The European Commission has finally admitted – the quality of the same food products in Eastern EU members is not the same as in their Western counterparts.
The Eastern EU members have been protesting for having the lower quality of food albeit at the same price as the food in the Western European countries, and will continue protesting until the EU changes the relevant regulation.
“We didn’t really need the European Commission to finally publicly admit this, because we already knew that the EU is sending lower quality products to its eastern parts. For years, consumers in the Western Balkans and even Hungary have been complaining about household cleaning products, skincare products and personal hygiene products being of lower quality than their counterparts in the western parts of the EU”, says Vera Vide from the Centre for Consumer Education and Protection.

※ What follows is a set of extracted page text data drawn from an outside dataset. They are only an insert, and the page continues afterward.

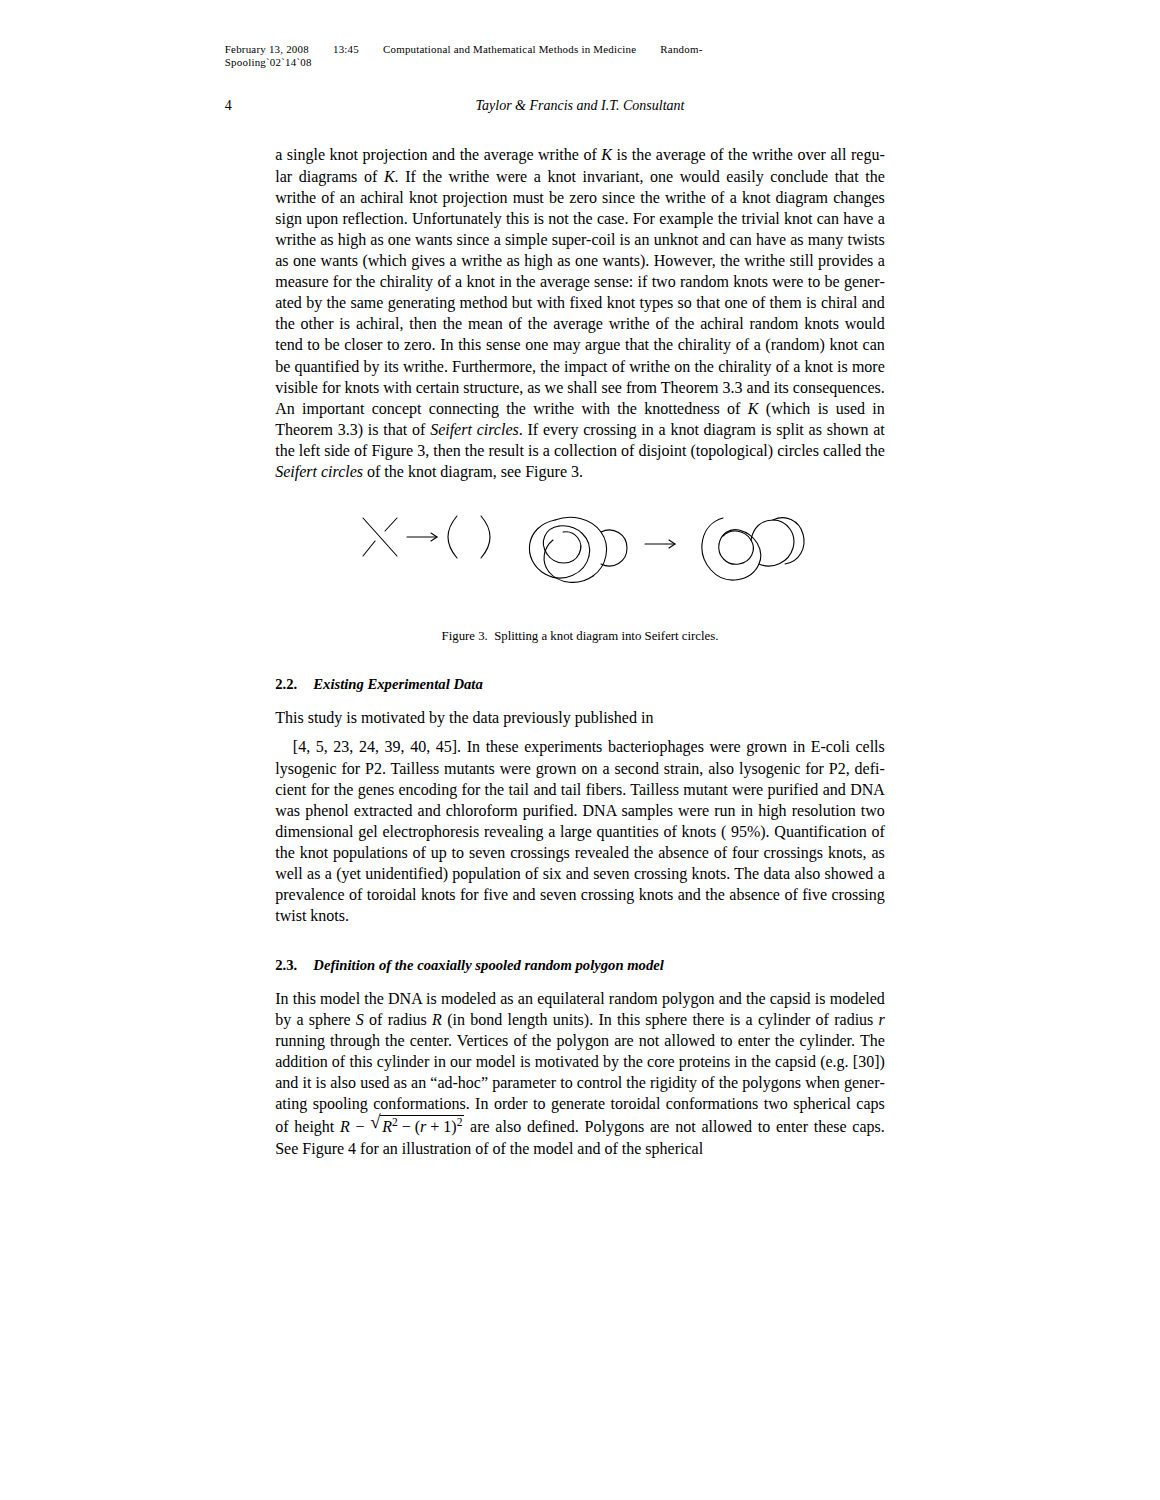February 13, 2008 13:45 Computational and Mathematical Methods in Medicine Random- Spooling`02`14`08
4 Taylor & Francis and I.T. Consultant
a single knot projection and the average writhe of K is the average of the writhe over all regular diagrams of K. If the writhe were a knot invariant, one would easily conclude that the writhe of an achiral knot projection must be zero since the writhe of a knot diagram changes sign upon reflection. Unfortunately this is not the case. For example the trivial knot can have a writhe as high as one wants since a simple super-coil is an unknot and can have as many twists as one wants (which gives a writhe as high as one wants). However, the writhe still provides a measure for the chirality of a knot in the average sense: if two random knots were to be generated by the same generating method but with fixed knot types so that one of them is chiral and the other is achiral, then the mean of the average writhe of the achiral random knots would tend to be closer to zero. In this sense one may argue that the chirality of a (random) knot can be quantified by its writhe. Furthermore, the impact of writhe on the chirality of a knot is more visible for knots with certain structure, as we shall see from Theorem 3.3 and its consequences. An important concept connecting the writhe with the knottedness of K (which is used in Theorem 3.3) is that of Seifert circles. If every crossing in a knot diagram is split as shown at the left side of Figure 3, then the result is a collection of disjoint (topological) circles called the Seifert circles of the knot diagram, see Figure 3.
Figure 3. Splitting a knot diagram into Seifert circles.
2.2. Existing Experimental Data
This study is motivated by the data previously published in
[4, 5, 23, 24, 39, 40, 45]. In these experiments bacteriophages were grown in E-coli cells lysogenic for P2. Tailless mutants were grown on a second strain, also lysogenic for P2, deficient for the genes encoding for the tail and tail fibers. Tailless mutant were purified and DNA was phenol extracted and chloroform purified. DNA samples were run in high resolution two dimensional gel electrophoresis revealing a large quantities of knots ( 95%). Quantification of the knot populations of up to seven crossings revealed the absence of four crossings knots, as well as a (yet unidentified) population of six and seven crossing knots. The data also showed a prevalence of toroidal knots for five and seven crossing knots and the absence of five crossing twist knots.
2.3. Definition of the coaxially spooled random polygon model
In this model the DNA is modeled as an equilateral random polygon and the capsid is modeled by a sphere S of radius R (in bond length units). In this sphere there is a cylinder of radius r running through the center. Vertices of the polygon are not allowed to enter the cylinder. The addition of this cylinder in our model is motivated by the core proteins in the capsid (e.g. [30]) and it is also used as an “ad-hoc” parameter to control the rigidity of the polygons when generating spooling conformations. In order to generate toroidal conformations two spherical caps of height R − R2 − (r + 1)2 are also defined. Polygons are not allowed to enter these caps. See Figure 4 for an illustration of of the model and of the spherical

“The Czech Republic did a test long time ago which proved that the quality of the products sold in this country were much lower than the quality of the same products in Western Europe. Back in 2005, Croatia carried out parallel testing of the Ariel washing up detergent and they ascertained that the one sold in Croatia is of worse quality than the one sold in Western Europe”, Vida explains and cites an example of an EU food producer which biscuits, intended for sale in the Western EU, contained butter, but those ending up in East Europe had palm oil and just traces of butter.
“In terms of product prices, they are often higher in our country than in the EU”, she adds. Vida also says that the consumers protesting against this could make a difference, particularly in the countries like Slovakia, Poland, Hungary and the Czech Republic where consumer movements are very influential.

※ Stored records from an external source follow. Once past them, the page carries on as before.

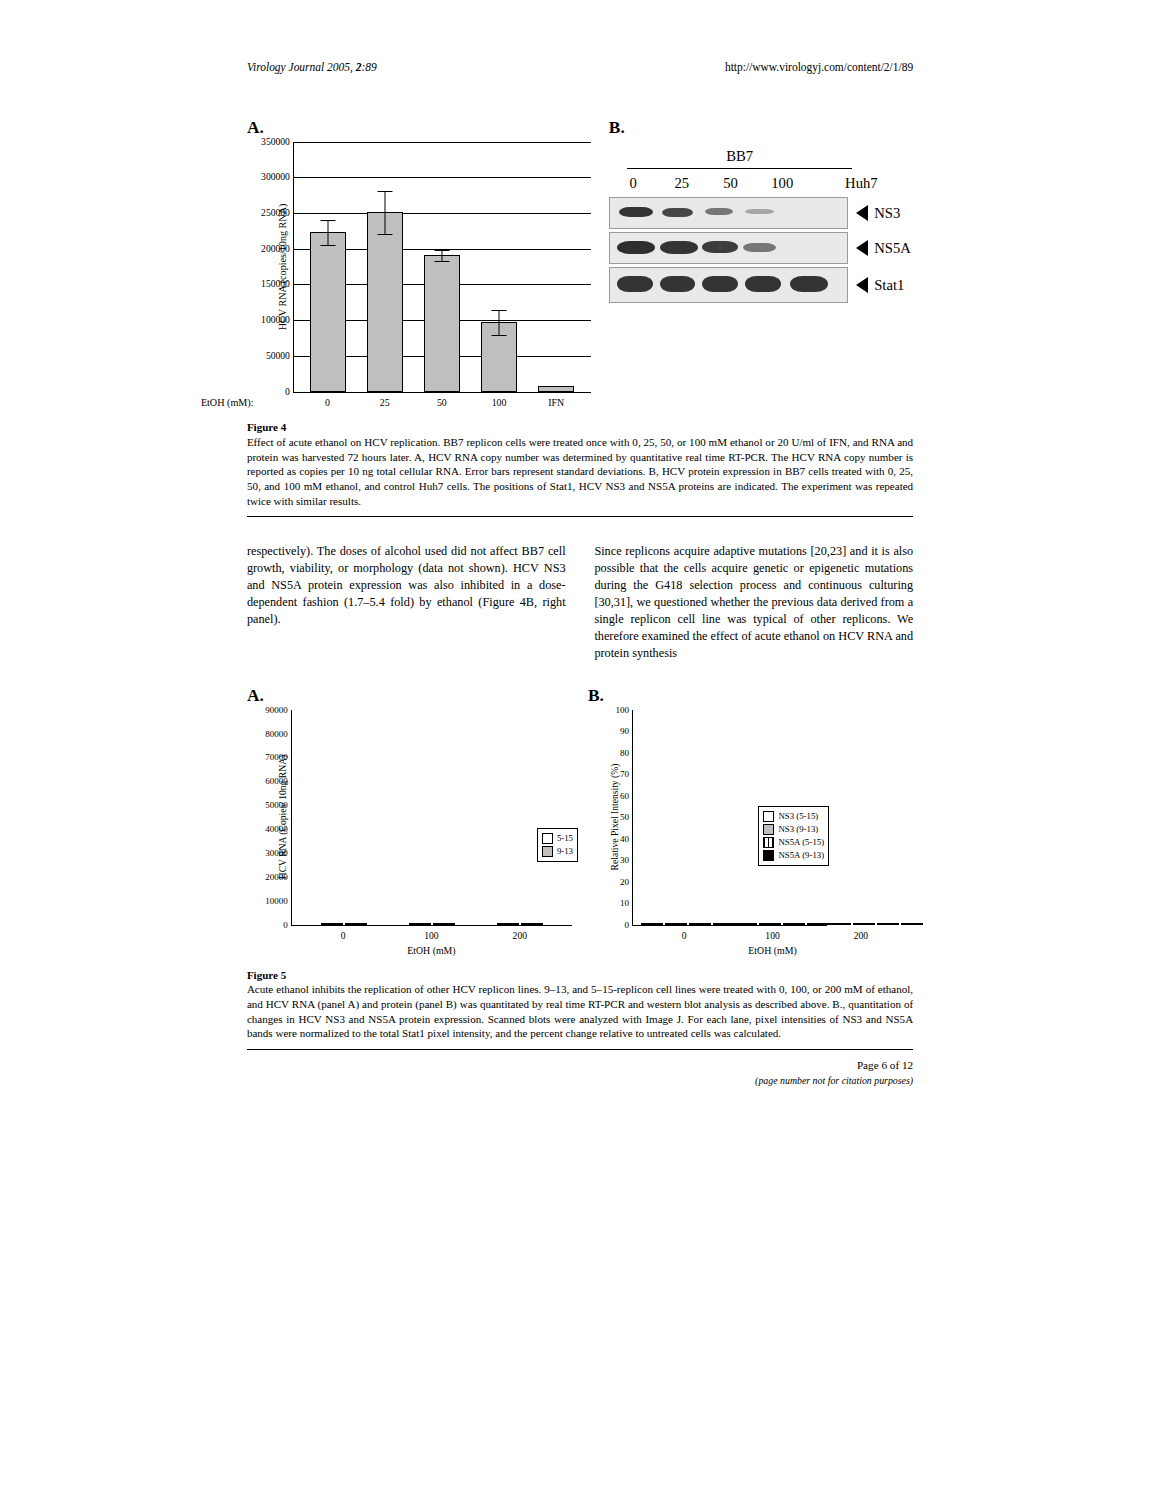Virology Journal 2005, 2:89
http://www.virologyj.com/content/2/1/89
A.
HCV RNA (copies/10ng RNA)
350000
300000
250000
200000
150000
100000
50000
0
02550100 IFN
EtOH (mM):
B.
BB7
0 25 50 100 Huh7
NS3
NS5A
Stat1
Figure 4
Effect of acute ethanol on HCV replication. BB7 replicon cells were treated once with 0, 25, 50, or 100 mM ethanol or 20 U/ml of IFN, and RNA and protein was harvested 72 hours later. A, HCV RNA copy number was determined by quantitative real time RT-PCR. The HCV RNA copy number is reported as copies per 10 ng total cellular RNA. Error bars represent standard deviations. B, HCV protein expression in BB7 cells treated with 0, 25, 50, and 100 mM ethanol, and control Huh7 cells. The positions of Stat1, HCV NS3 and NS5A proteins are indicated. The experiment was repeated twice with similar results.
respectively). The doses of alcohol used did not affect BB7 cell growth, viability, or morphology (data not shown). HCV NS3 and NS5A protein expression was also inhibited in a dose-dependent fashion (1.7–5.4 fold) by ethanol (Figure 4B, right panel).
Since replicons acquire adaptive mutations [20,23] and it is also possible that the cells acquire genetic or epigenetic mutations during the G418 selection process and continuous culturing [30,31], we questioned whether the previous data derived from a single replicon cell line was typical of other replicons. We therefore examined the effect of acute ethanol on HCV RNA and protein synthesis
A.
HCV RNA (Copies/ 10ng RNA)
90000
80000
70000
60000
50000
40000
30000
20000
10000
0
5-15
9-13
0100200
EtOH (mM)
B.
Relative Pixel Intensity (%)
100
90
80
70
60
50
40
30
20
10
0
NS3 (5-15)
NS3 (9-13)
NS5A (5-15)
NS5A (9-13)
0100200
EtOH (mM)
Figure 5
Acute ethanol inhibits the replication of other HCV replicon lines. 9–13, and 5–15-replicon cell lines were treated with 0, 100, or 200 mM of ethanol, and HCV RNA (panel A) and protein (panel B) was quantitated by real time RT-PCR and western blot analysis as described above. B., quantitation of changes in HCV NS3 and NS5A protein expression. Scanned blots were analyzed with Image J. For each lane, pixel intensities of NS3 and NS5A bands were normalized to the total Stat1 pixel intensity, and the percent change relative to untreated cells was calculated.
Page 6 of 12
(page number not for citation purposes)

Nenad Vujović from the Serbian Ministry of Agriculture says that one of the solutions could be to re-name the products to include the words “luxe” or “deluxe”. He also adds that the EU products sold in Serbia do correspond to the Serbian quality standards. Vujovic thinks that one the main problems with consumers in Serbia is that they don’t read the labels properly. He also adds that the labels will, from now, going to be written in larger letters.